Former Deputy President of the Senate, Senator Ike Ekweremadu, has faulted the Executive Order No. 10 of 2020 granting financial autonomy to State Judiciary and Legislature, noting that while the intent might be good, the action was unnecessary and unconstitutional.
Ekweremadu also picked holes with the controversial Control of Infections Disease Bill 2020 and the National Health Emergency Bill 2020, explaining that they negated the Constitution and could not possibly succeed as currently drafted.
The former Chairman of the Senate Committee on Constitution Review equally faulted the restrictions of movements and other rights declared by the Federal Government and several states in managing the COVID-19 pandemic, stating that while they were “absolutely necessary”, they “failed the constitutionalism test” and could only be overlooked on the grounds of Doctrine of Necessity.
The Senator, who holds a doctorate degree in Constitutional Law, aired his views while fielding questions on: “Political Voices,” a current affairs programme on Dream FM, Enugu on Friday.
He said: “There has been a lot of misconception regarding that Executive Order.
“In the first place, it was quite unnecessary.
“We, the members of the 8th Assembly, passed the amendment to the Constitution to grant financial autonomy to the State Judiciary and Legislature because we believed that for the sake of their independence, they should be on the First Line Charge of the states Consolidated Revenue Account.
“And when we passed them, the President dutifully signed them into law (over a year ago).
“That should have been the end of it because the amendments are self-executing.

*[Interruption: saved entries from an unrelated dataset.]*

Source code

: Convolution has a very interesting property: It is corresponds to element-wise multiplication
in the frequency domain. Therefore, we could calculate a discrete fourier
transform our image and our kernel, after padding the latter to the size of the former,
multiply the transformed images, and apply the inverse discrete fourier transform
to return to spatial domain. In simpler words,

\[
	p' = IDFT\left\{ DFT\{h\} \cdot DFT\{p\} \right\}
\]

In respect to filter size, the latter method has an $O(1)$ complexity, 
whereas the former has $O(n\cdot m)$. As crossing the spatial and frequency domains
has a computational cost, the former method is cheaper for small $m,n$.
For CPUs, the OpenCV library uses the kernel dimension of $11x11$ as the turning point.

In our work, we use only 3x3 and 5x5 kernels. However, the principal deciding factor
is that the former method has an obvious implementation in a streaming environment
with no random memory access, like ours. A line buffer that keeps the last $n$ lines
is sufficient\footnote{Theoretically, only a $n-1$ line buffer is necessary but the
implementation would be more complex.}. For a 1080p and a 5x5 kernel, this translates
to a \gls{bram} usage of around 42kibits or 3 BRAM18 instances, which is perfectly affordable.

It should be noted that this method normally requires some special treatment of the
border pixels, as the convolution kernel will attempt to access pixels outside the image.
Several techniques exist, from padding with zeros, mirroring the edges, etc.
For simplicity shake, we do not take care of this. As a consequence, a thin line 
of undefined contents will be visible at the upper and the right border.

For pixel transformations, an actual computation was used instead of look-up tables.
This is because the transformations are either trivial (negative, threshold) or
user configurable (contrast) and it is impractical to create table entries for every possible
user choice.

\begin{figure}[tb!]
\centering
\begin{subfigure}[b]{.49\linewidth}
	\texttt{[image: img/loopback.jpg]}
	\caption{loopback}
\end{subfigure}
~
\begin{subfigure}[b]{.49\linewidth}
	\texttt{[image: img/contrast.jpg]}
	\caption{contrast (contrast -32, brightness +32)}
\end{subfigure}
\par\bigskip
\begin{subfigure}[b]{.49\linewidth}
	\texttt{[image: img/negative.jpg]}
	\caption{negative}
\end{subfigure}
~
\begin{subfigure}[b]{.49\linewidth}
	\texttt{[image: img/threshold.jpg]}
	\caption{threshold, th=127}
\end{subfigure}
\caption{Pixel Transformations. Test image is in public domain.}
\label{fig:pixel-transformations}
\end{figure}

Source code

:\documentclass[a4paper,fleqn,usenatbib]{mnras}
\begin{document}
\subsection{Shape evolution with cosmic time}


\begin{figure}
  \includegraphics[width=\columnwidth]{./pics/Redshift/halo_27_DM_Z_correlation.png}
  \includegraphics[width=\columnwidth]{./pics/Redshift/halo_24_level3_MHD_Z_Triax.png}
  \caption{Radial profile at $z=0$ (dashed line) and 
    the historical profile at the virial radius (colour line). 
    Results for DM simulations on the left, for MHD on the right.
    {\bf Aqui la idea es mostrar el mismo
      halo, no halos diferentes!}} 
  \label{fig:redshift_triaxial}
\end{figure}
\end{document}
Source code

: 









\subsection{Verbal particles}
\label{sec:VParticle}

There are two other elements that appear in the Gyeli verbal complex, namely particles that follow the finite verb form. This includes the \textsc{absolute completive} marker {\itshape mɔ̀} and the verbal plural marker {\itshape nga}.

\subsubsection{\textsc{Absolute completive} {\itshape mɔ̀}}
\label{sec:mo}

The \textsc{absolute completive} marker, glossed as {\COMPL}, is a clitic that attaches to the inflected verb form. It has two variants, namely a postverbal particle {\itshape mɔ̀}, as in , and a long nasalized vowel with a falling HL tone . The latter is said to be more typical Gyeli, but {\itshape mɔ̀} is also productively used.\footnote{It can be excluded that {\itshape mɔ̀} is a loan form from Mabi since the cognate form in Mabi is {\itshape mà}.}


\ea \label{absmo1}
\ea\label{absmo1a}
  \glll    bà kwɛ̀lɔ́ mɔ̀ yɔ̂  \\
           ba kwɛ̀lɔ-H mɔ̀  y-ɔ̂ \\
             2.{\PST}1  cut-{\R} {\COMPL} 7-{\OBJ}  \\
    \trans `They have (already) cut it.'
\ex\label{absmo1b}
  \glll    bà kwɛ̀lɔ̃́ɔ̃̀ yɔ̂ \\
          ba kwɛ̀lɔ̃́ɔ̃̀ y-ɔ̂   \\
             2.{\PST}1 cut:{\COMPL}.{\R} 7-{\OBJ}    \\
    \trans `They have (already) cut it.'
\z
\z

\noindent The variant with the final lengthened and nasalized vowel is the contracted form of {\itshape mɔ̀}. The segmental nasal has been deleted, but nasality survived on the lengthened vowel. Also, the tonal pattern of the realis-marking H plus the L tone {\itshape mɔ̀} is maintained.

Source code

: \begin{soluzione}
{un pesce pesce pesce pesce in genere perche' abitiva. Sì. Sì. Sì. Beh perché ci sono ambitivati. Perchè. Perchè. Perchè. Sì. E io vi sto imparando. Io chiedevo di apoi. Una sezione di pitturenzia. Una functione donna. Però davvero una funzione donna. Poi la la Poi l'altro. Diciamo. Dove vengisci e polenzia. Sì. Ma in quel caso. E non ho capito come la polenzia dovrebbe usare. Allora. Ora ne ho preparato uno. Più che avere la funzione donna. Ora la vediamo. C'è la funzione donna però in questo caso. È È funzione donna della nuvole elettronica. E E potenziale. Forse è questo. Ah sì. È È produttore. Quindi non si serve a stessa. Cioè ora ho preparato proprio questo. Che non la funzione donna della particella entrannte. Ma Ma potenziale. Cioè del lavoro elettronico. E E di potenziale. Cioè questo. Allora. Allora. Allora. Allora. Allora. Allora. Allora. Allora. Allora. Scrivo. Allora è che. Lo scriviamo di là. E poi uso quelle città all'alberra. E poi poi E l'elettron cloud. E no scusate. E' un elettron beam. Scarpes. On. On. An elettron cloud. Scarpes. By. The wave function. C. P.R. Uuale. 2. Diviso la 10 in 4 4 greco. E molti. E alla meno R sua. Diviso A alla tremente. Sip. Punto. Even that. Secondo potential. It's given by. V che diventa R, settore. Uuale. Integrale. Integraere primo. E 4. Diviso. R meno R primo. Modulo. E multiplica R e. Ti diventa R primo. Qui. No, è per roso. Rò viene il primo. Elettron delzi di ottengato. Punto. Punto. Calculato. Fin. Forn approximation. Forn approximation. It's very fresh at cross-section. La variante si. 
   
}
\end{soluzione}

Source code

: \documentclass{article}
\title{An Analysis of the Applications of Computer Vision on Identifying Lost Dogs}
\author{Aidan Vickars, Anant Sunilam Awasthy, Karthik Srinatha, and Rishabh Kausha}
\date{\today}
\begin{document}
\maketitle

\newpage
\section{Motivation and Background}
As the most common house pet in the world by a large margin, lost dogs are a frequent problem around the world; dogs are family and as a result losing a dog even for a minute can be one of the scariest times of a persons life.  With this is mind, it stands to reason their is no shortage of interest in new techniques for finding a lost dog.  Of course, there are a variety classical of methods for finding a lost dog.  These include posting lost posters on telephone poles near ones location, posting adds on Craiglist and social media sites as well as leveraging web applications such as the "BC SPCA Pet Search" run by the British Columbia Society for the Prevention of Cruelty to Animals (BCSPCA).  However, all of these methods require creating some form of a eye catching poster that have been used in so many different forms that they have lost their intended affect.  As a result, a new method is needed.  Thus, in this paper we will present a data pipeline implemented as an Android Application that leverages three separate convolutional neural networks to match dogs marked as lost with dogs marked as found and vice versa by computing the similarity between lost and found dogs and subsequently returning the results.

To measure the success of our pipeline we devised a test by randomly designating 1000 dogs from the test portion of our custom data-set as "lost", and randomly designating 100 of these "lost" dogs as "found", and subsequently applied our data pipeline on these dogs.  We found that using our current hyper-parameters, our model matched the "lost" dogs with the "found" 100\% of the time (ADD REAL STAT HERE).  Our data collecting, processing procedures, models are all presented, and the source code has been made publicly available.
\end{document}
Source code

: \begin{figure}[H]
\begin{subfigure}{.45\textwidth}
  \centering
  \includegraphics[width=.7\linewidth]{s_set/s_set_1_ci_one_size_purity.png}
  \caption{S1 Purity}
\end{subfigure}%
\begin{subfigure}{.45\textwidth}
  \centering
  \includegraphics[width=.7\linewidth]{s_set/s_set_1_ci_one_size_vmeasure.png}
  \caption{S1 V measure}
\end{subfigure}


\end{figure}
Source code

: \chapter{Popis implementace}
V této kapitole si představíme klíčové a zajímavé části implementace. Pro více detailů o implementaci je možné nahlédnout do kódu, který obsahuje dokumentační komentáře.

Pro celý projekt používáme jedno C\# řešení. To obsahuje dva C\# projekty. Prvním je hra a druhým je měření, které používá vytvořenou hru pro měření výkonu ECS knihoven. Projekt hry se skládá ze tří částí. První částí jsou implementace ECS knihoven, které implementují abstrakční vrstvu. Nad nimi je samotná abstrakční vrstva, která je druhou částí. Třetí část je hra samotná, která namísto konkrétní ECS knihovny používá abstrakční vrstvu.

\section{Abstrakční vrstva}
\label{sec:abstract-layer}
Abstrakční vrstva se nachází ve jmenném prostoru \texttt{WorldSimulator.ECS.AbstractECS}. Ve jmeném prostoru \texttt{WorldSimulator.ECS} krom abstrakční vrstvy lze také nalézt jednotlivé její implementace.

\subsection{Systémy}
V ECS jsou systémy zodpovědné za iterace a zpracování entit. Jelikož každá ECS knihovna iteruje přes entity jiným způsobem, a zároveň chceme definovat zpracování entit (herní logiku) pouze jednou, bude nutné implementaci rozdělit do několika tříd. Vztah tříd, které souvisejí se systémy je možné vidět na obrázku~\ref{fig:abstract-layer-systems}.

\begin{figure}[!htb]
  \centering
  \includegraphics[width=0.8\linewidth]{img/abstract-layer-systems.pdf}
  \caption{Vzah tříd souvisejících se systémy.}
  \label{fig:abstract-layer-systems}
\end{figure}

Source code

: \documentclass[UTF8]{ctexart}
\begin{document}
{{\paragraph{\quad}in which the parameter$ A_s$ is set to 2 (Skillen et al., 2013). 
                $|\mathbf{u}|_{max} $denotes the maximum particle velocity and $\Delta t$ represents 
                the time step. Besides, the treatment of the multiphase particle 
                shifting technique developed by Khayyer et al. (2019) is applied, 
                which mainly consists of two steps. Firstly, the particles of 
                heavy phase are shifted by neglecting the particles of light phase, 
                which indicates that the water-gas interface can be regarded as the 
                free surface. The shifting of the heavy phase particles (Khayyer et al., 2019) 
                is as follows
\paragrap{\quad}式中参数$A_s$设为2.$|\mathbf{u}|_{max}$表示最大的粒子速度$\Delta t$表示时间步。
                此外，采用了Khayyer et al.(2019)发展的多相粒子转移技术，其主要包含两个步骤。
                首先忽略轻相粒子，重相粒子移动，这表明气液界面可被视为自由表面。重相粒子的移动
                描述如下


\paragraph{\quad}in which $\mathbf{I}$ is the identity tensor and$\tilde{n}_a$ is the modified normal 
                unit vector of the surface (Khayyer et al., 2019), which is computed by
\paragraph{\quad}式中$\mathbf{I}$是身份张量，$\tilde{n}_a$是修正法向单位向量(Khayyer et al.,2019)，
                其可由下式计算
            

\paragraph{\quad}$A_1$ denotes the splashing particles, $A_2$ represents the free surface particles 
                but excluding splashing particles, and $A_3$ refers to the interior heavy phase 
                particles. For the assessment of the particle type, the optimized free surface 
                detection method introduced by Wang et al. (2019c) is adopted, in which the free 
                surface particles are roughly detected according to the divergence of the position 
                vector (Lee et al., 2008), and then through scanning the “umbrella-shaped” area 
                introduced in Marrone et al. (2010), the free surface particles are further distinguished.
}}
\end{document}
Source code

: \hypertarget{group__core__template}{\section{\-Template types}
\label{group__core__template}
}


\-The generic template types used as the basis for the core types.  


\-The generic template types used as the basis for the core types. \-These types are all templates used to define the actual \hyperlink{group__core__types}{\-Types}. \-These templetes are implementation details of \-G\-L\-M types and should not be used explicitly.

“We expected that having done that, the states should go ahead to work out the modalities.
“But that didn’t happen.
“So, the President now set up a Committee headed by the Attorney-General of the Federation to work out the modalities for implementation.
“I think it was at that point that they deemed it necessary to come up with an Executive Order to strengthen the implementation.
“But regrettably, they have simply mutilated those provisions of the Constitution as amended.
“Now, they are adding some aspects suggesting to the states how to manage their funds because part of that Executive Order is that in the next three years, the judiciary in the states should dedicate part of the monies coming to them to capital projects for the State Judiciary.
“It went ahead to suggest that if the governors fail to remit these monies to State Judiciary and State Legislature, then the President could direct that these monies be transferred straight from the Federation Account to the State Judiciary and Legislature.
“This in itself was not part of what we amended in the Constitution and it is not part of the Constitution.”
On the way forward, Ekweremadu advised Governors to approach the President and point out those mistakes so that he could withdraw the executive order.
He added: “And unfortunately, if they go to court, the implication is that the application of that amendment regarding financial independence of the State Judiciary and State Assembly will be put on hold because so long as they are in court those provisions will not be implemented.
“So, it something the Governors and the Attorney General and the President need to settle amicably.”